Noch Mitte des 18. Jahrhunderts gab es eine wesentlich größere Anzahl von Klöstern. Lange Zeit spielten Orden und Klöster eine wichtige Rolle als Gestalter des religiösen Lebens, Sozialeinrichtungen, Patronatsherren, Grundherren und Territorialherren im Gebiet des Landkreises Tübingen. Da mit Bebenhausen nur ein bedeutendes Kloster des älteren außerstädtischen Typs im Kreisgebiet bestand, erscheinen die beiden Städte Tübingen und Rottenburg mit ihren jüngeren Gründungen als Schwerpunkte des Klosterwesens.
Während des Mittelalters und bis zur Reformation hatte dabei Tübingen eine Vorrangstellung inne, wo neben dem außerhalb gelegenen Zisterzienserkloster Bebenhausen vom Ende des 12. Jahrhunderts mit dem Augustinerkloster (heute: Evangelisches Stift) und dem Franziskanerkloster (Standort: Wilhelmsstift) zwei weitere Mönchsgemeinschaften ihren Anfang im 13. Jahrhundert hatten. In Rottenburg kann lediglich das Karmeliterkloster auf einen ähnlich frühen Ursprung verweisen.

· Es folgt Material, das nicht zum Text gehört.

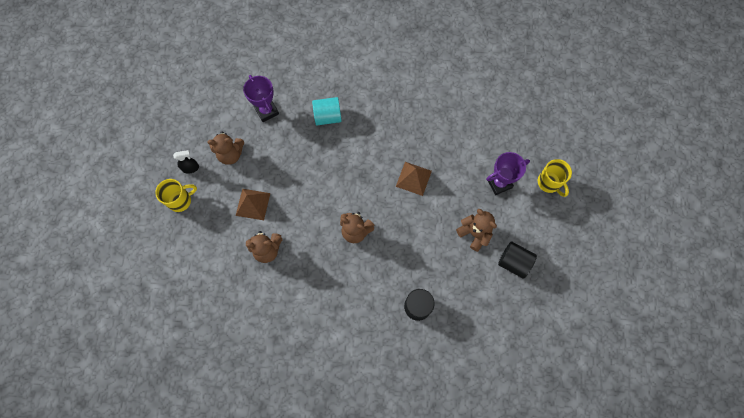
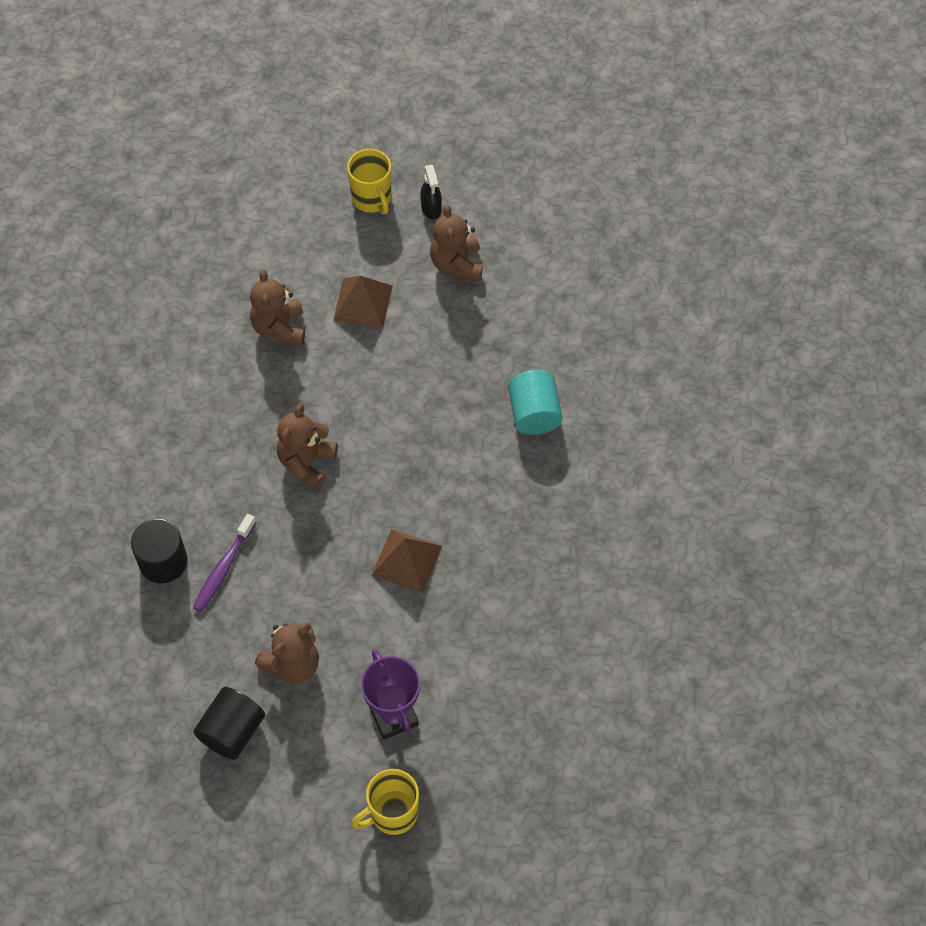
camera: 90 degrees right, 10 degrees down
purple trophy [243,75,279,122] -> none
none -> purple toothbrush [193,514,256,612]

Mit den drei letztgenannten Mönchsgemeinschaften waren im Gebiet des Landkreises Tübingen die wichtigsten jener Bettelorden vertreten, die im 13. Jahrhundert gegründet worden waren. Ihre Mitglieder lebten von den Almosen der Bürger. In den aufblühenden Städten deckten die Mönche den steigenden Bedarf nach volksnaher Predigt. Das um 1183 gegründete Bebenhausen verdankte seine Existenz ebenso wie das 1330/31 in Rottenburg-Ehingen geschaffene Chorherrenstift St. Moriz dem dynastischen Denken führender Adelsgeschlechter. Beide waren als Hausklöster der Pfalzgrafen von Tübingen beziehungsweise der Grafen von Hohenberg konzipiert. Der zeitliche Unterschied ist ein deutlicher Hinweis auf die anfangs doch sehr viel höhere soziale Stellung der Pfalzgrafen.

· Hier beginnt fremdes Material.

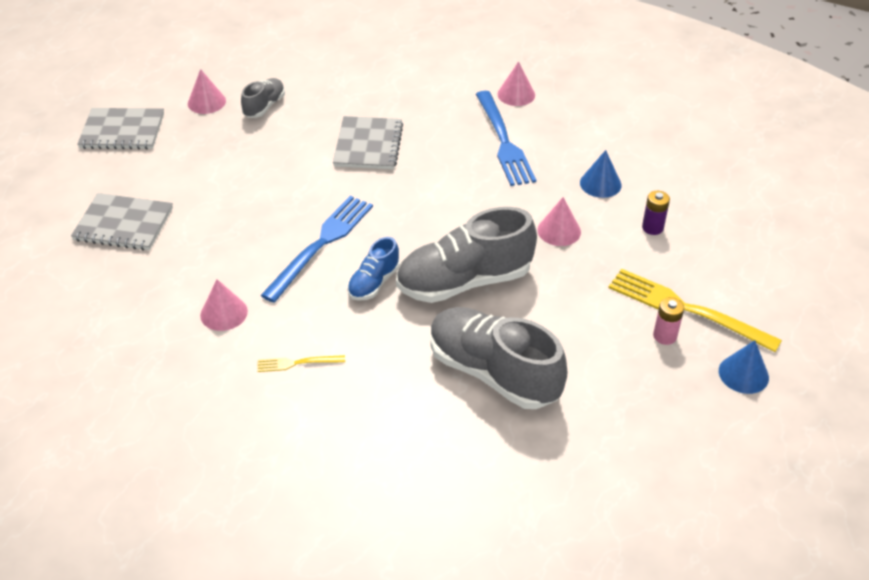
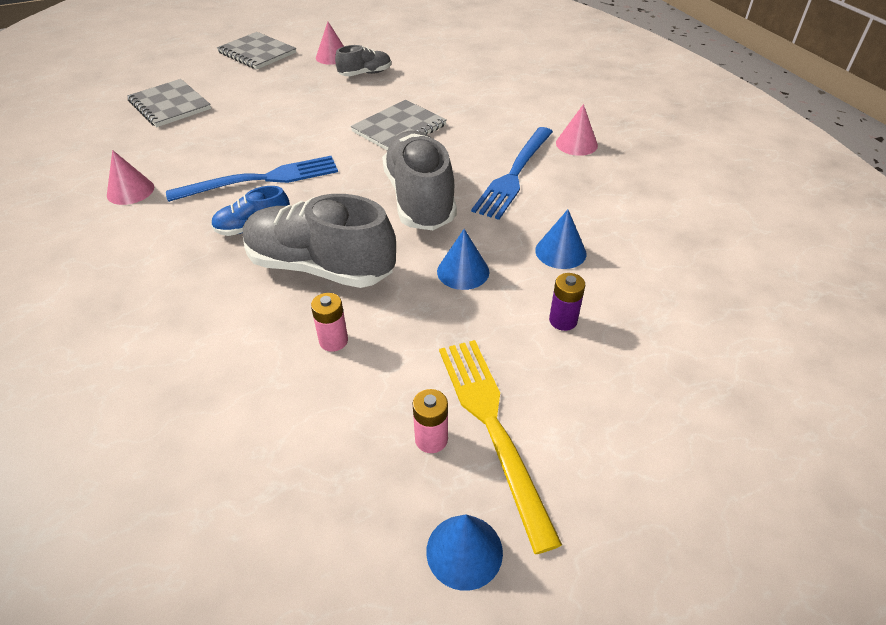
camera: 40 degrees right, 0 degrees up
yellow fork [257,355,345,372] -> none
grey shoe [430,307,568,409] -> grey shoe moved to [382,130,457,230]
pink cone [537,197,581,246] -> blue cone [437,229,489,290]
none -> pink battery [311,293,348,352]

Ausdruck spezifischer spätmittelalterlicher Frömmigkeit sind das Pauliner-Kloster Rohrhalden bei Kiebingen (1358) und das Stift St. Peter auf dem Einsiedel. Das erstere hängt vermutlich mit einem Aufschwung der Marien-Verehrung zusammen. Letzteres ließ der württembergische Herzog Eberhard I. im Zuge seiner Klosterreformpolitik für die Brüder vom Gemeinsamen Leben errichten, deren „Kappenherren" sich dem Studium der Heiligen Schrift, der Volksmission und der Schularbeit widmeten.

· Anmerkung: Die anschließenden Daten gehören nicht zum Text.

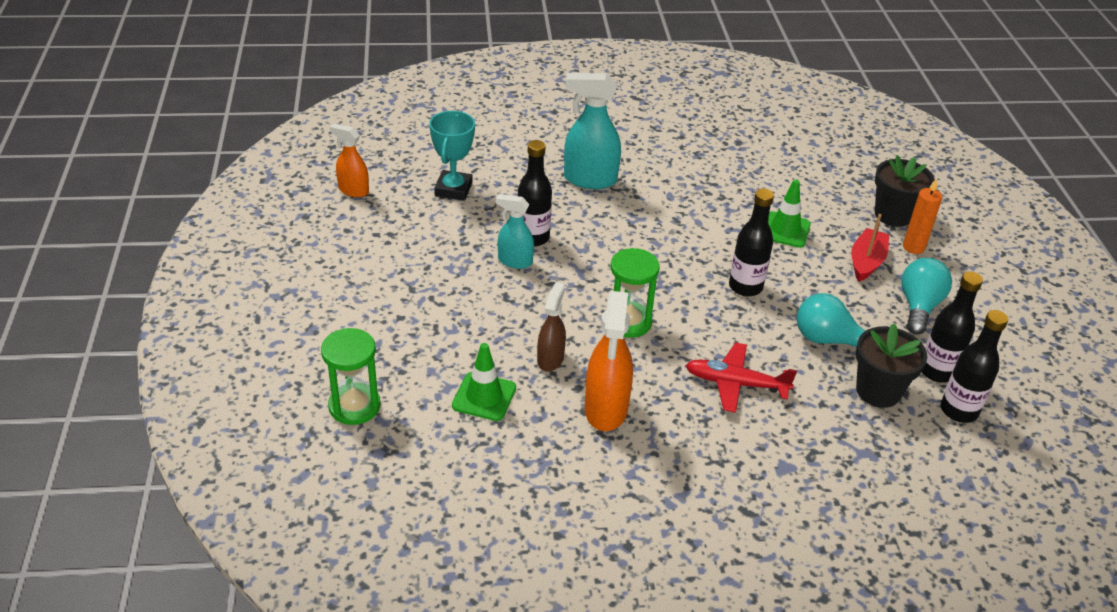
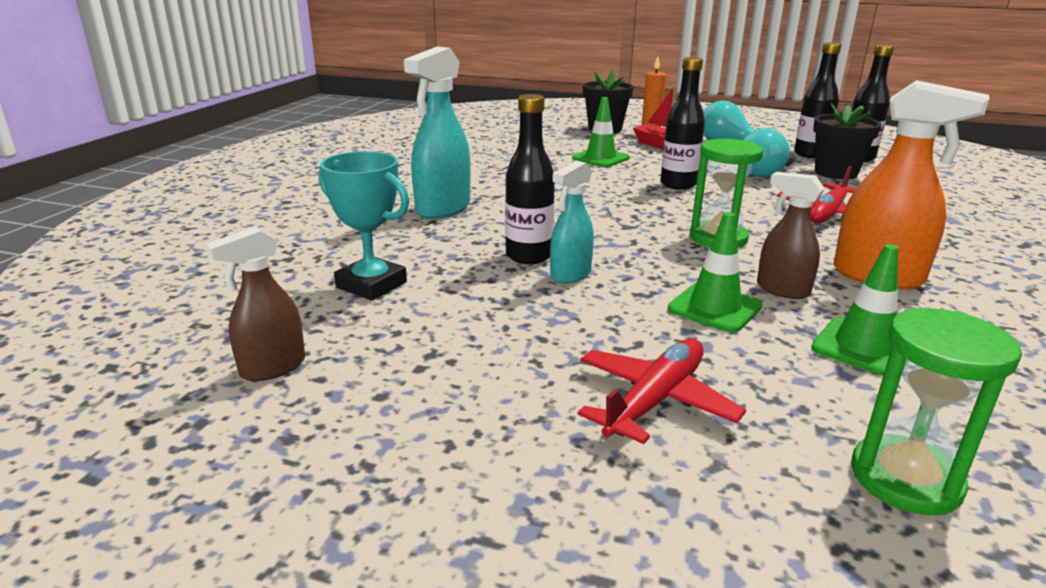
camera: 65 degrees left, 15 degrees down
orange spray bottle [329,123,369,197] -> brown spray bottle [206,227,305,381]
none -> red plane [578,339,746,444]
none -> green traffic cone [668,212,762,333]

Neben vielen Männerklöstern entstanden während des Mittelalters auch Nonnenklöster. Deren Anzahl reichte allerdings nicht zur Aufnahme aller aufnahmewilligen Frauen. Manche von ihnen bildeten deshalb freie Vereinigungen, die in einer Art von Klostergemeinschaft zusammenlebten. Sie werden als „Beginen" bezeichnet. Solchen Zusammenschlüssen verdankten die meisten Frauenklöster im Kreisgebiet ihr Entstehen. Frauenklöster wie die Obere Klause in Rottenburg (kurz nach 1339) sowie die Klause in Sülchen (kurz nach 1323) entsprachen also einem inneren Bedürfnis der Menschen und entstanden sozusagen spontan. Neben den genannten Sammlungen gab es weitere, etwa in Ofterdingen oder Bodelshausen, die jedoch weniger bedeutend waren.
Anmerkung: Die Angaben zu Ordensstandorten des 21. Jahrhunderts im Landkreis beziehen sich auf die Zeit der Verfassung des zugrundeliegenden Buchbeitrags, 2002/2006.